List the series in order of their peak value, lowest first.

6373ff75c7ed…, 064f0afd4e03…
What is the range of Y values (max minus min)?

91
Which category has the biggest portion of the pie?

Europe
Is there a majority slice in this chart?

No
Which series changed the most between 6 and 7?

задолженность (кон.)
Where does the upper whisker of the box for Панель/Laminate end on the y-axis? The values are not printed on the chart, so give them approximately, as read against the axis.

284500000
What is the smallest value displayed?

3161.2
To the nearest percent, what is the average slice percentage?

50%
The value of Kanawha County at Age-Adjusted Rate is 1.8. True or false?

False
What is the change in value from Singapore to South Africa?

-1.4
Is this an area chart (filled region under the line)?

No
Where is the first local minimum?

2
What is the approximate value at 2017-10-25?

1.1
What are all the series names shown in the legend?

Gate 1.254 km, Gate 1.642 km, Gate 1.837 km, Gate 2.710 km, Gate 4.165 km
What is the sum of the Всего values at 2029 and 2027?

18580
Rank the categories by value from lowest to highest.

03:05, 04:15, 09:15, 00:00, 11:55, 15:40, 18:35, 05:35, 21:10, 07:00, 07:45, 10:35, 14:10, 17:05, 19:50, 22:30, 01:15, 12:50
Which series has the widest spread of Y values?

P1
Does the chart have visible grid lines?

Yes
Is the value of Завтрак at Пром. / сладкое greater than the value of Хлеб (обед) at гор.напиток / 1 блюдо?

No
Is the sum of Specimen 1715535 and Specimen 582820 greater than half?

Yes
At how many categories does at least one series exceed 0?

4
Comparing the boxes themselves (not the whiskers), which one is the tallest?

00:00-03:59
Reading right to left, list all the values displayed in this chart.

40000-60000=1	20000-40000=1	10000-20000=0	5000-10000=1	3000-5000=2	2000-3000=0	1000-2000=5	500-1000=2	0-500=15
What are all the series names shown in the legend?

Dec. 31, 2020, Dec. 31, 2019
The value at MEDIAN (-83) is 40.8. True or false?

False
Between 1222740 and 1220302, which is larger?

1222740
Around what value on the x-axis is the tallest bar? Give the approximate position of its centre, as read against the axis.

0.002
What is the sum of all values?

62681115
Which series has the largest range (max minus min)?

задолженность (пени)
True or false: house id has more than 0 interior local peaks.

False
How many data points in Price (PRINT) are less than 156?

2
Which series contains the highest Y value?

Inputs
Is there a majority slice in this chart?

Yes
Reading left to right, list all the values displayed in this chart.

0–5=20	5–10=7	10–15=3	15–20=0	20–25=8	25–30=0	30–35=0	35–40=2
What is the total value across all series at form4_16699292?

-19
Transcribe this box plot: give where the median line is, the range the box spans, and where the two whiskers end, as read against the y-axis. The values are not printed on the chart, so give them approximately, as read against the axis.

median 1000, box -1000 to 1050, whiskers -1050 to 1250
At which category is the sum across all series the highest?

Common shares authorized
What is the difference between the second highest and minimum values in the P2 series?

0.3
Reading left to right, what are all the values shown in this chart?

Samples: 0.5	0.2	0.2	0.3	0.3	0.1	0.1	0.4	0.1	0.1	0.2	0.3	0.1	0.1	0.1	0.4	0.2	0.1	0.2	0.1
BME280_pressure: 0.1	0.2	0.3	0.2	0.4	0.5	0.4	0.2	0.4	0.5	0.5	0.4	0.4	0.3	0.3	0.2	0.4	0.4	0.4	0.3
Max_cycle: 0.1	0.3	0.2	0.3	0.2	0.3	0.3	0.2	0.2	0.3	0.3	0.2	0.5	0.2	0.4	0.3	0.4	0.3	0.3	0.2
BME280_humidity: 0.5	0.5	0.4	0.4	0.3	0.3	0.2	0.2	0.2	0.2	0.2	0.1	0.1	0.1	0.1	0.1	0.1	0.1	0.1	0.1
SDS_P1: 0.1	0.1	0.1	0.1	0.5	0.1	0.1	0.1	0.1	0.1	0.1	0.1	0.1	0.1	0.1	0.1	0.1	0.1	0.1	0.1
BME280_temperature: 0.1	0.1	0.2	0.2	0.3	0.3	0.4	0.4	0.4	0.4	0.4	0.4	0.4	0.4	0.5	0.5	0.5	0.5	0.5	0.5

◇ ◇ ◇ ◇

What the exercise asks:
Copy the material from the line containing "6373ff75c7ed…, 064f0afd4e03…" through the line containing "What is the approximate value at 2017-10-25?", keeping each line as it appears.

Your response:
6373ff75c7ed…, 064f0afd4e03…
What is the range of Y values (max minus min)?

91
Which category has the biggest portion of the pie?

Europe
Is there a majority slice in this chart?

No
Which series changed the most between 6 and 7?

задолженность (кон.)
Where does the upper whisker of the box for Панель/Laminate end on the y-axis? The values are not printed on the chart, so give them approximately, as read against the axis.

284500000
What is the smallest value displayed?

3161.2
To the nearest percent, what is the average slice percentage?

50%
The value of Kanawha County at Age-Adjusted Rate is 1.8. True or false?

False
What is the change in value from Singapore to South Africa?

-1.4
Is this an area chart (filled region under the line)?

No
Where is the first local minimum?

2
What is the approximate value at 2017-10-25?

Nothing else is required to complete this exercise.